■ **TASKS AND EXERCISES**
1 - According to the piece about Bishop Senyonjo's tour, what film closed the Human Rights Watch Film Festival in New York?
2 - In the piece about Bishop Senyonjo's tour, copy word for word everything from "His reply affirmed" down to "for an Oscar.".

■ **DOCUMENT TEXT**
⟨

Today, I am reflecting on the 35th anniversary of my ordination to the priesthood. The Feast of St. Peter and Paul (June 29) ends the second week of my tour with Bishop Christopher Senyonjo of Uganda.
Last night, following the showing of the film “Call Me Kuchu” (“queer” in Ugandan slang) that closed the Human Rights Watch Film Festival in New York, the bishop spoke about his work in Uganda and why he is in the USA.
He was asked several religious questions from a largely secular audience who were intrigued by two issues: Why the church is such a negative influence on the political and social consequences of LGBT people worldwide, and what motivates him as an 80-year-old religious leader to do this work?
His reply affirmed his belief that God has called him to this work and he is carrying out the 2,000-year-old principle that in the new humanity envisioned by Jesus and articulated by Paul, “There is neither Jew nor Greek, slave or free, male or female, but we are one.”
The film ends with him reiterating his principle message. He adds, if Paul was alive today, he would add “There is neither straight nor LGBT.” The film is AMAZING and I am sure will be nominated for an Oscar.
God is higher than the Bible
When asked about the exportation of religious homophobia from the United States to Africa, he talked about the growing influence of fundamentalism within Christianity. He noted that that God is higher than the Bible and fundamentalist have turned the Bible into a God. This is idolatry.
The core principle, he said, is to proclaim that God is love. If Christians are calling for violence or imprisonment for LGBT people in 76 countries, then their actions are neither Christian nor true to the spirit of ancient Scriptures.

⟩

■ **DATA LISTING**
⟨

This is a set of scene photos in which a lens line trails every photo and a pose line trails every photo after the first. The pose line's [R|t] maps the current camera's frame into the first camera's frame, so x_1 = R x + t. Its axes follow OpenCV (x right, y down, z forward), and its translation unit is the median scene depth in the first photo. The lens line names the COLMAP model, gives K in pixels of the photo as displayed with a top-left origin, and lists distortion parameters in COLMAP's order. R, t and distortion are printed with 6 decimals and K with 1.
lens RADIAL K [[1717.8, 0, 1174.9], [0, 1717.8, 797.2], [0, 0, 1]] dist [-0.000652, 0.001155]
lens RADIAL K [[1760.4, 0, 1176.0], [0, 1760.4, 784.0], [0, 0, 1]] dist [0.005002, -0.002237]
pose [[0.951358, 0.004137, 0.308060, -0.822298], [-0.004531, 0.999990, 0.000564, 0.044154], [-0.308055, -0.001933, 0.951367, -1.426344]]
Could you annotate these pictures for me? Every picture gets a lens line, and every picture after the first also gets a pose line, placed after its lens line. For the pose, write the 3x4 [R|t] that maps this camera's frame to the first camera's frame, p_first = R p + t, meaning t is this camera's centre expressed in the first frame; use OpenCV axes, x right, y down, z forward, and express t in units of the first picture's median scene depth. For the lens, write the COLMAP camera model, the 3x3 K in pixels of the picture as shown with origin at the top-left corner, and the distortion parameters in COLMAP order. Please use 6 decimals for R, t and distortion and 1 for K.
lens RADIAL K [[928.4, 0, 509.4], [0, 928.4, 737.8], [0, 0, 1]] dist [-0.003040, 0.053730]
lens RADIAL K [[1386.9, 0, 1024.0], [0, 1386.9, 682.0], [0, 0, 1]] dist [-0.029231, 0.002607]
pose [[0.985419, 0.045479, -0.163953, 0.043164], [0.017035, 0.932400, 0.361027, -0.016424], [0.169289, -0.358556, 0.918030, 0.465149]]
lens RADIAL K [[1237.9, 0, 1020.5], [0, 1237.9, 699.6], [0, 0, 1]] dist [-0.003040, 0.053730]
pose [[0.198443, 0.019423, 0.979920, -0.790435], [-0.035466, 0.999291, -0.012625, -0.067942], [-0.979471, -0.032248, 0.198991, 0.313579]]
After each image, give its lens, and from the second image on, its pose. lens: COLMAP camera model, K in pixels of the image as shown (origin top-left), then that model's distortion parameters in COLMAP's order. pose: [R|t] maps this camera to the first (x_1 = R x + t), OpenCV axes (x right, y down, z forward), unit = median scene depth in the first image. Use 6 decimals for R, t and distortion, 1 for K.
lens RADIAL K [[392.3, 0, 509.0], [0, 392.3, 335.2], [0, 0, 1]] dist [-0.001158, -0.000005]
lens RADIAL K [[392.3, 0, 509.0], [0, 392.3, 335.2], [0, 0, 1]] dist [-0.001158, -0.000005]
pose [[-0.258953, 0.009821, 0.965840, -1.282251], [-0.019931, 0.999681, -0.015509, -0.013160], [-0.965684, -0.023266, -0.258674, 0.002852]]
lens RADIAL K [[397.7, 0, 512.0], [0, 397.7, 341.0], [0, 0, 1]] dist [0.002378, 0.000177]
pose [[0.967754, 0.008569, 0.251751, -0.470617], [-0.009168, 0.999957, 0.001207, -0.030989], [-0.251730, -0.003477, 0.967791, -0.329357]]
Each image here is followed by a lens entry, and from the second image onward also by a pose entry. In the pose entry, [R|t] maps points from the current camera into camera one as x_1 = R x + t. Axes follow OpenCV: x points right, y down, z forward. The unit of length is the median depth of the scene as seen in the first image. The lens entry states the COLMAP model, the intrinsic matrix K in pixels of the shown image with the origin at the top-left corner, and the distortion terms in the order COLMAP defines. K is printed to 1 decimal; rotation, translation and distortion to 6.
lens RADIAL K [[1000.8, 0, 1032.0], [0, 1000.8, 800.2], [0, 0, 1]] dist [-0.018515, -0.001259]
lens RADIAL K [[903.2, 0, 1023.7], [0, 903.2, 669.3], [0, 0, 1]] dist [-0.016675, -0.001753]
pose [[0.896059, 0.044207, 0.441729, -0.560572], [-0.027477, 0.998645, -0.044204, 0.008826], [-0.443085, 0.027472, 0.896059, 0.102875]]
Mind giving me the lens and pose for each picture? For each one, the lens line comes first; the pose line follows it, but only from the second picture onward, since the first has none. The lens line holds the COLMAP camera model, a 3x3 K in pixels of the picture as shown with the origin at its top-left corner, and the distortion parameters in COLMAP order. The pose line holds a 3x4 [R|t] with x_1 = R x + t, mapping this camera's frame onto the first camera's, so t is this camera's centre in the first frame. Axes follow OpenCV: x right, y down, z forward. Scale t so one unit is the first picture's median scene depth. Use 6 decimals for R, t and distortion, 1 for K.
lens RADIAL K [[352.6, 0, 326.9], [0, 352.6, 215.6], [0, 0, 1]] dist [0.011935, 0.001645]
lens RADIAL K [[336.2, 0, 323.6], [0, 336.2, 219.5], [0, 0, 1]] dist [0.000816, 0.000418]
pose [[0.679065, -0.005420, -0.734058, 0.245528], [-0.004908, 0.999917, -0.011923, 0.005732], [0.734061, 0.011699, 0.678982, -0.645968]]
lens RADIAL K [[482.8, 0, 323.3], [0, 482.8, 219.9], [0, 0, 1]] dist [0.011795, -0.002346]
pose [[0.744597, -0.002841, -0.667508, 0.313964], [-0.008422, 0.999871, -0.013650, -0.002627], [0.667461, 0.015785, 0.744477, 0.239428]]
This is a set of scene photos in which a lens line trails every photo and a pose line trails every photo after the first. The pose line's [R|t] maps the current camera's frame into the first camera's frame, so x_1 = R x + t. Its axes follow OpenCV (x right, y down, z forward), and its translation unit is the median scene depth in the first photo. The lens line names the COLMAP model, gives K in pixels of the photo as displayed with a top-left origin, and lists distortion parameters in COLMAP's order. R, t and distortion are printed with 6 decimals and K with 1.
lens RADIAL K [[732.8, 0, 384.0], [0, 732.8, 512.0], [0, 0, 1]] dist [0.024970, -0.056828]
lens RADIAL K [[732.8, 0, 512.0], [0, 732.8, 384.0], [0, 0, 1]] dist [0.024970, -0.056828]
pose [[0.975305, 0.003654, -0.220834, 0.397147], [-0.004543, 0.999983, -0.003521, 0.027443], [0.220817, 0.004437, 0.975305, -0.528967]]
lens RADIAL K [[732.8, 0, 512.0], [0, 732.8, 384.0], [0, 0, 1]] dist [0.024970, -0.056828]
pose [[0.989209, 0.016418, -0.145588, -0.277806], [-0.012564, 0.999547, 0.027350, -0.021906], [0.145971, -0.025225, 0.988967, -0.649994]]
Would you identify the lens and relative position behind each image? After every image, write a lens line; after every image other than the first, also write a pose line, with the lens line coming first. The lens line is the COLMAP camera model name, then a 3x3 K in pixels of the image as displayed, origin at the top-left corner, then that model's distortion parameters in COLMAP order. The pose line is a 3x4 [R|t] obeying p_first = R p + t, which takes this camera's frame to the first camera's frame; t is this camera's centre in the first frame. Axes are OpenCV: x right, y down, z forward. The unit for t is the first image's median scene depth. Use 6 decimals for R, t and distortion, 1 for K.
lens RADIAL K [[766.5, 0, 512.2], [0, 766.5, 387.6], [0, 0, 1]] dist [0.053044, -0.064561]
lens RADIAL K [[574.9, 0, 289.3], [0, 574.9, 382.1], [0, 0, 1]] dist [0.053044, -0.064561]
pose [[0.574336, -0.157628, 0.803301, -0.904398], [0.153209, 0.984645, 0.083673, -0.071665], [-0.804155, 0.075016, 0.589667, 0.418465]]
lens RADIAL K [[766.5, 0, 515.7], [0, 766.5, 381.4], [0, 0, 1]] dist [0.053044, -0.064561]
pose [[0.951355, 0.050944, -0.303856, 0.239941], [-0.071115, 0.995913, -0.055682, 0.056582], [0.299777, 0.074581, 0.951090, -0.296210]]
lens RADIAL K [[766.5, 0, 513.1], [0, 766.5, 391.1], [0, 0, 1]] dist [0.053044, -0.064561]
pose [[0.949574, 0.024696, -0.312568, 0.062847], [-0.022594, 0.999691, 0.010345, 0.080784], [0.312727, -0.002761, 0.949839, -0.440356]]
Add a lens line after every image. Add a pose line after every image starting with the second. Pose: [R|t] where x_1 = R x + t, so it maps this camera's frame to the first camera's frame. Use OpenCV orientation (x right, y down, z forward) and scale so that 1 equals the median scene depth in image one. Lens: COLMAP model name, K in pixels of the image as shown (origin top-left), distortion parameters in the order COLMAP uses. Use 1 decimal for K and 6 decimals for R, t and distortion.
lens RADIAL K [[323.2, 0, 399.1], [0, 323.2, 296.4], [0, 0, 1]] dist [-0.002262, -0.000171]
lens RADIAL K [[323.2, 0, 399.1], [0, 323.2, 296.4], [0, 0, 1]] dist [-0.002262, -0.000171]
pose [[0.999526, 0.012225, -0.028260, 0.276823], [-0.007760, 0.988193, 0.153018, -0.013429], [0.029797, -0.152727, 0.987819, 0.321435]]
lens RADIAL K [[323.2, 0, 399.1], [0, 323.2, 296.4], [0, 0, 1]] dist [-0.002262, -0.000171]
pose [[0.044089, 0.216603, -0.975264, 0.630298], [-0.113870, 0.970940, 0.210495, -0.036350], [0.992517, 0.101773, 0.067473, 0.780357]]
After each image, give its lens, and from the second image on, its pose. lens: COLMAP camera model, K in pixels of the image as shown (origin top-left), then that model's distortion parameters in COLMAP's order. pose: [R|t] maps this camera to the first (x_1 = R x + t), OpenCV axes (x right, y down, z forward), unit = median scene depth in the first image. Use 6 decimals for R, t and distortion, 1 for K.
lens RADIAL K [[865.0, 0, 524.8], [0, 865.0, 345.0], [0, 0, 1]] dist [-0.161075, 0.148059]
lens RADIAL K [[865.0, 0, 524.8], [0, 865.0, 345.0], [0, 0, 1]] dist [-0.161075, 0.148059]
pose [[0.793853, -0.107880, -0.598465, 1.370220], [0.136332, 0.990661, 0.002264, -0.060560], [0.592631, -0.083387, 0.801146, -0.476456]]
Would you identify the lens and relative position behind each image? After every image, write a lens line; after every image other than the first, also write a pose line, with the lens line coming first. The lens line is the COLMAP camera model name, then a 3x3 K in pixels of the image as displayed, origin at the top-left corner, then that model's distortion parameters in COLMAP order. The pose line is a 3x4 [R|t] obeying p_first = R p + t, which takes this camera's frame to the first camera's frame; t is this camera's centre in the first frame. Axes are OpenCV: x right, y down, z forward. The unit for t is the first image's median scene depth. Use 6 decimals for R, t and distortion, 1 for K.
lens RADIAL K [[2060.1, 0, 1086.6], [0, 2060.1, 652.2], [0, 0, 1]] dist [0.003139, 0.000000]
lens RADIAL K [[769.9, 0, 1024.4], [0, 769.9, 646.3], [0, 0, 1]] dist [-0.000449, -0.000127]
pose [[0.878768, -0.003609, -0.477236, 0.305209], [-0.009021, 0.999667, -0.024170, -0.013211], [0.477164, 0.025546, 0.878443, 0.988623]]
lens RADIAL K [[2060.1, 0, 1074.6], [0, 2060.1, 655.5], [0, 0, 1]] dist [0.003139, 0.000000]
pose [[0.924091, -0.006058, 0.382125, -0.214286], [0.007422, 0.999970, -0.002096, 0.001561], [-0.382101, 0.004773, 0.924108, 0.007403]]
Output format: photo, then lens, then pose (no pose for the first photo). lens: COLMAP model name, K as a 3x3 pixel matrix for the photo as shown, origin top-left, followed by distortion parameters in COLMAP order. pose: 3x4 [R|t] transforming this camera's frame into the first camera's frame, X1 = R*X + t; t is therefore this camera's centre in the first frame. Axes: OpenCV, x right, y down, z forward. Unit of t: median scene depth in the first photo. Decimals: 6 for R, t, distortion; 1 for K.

⟩

■ **ANSWERS FOR THIS EXERCISE**
1 - "Call Me Kuchu"

2 -
His reply affirmed his belief that God has called him to this work and he is carrying out the 2,000-year-old principle that in the new humanity envisioned by Jesus and articulated by Paul, “There is neither Jew nor Greek, slave or free, male or female, but we are one.”
The film ends with him reiterating his principle message. He adds, if Paul was alive today, he would add “There is neither straight nor LGBT.” The film is AMAZING and I am sure will be nominated for an Oscar.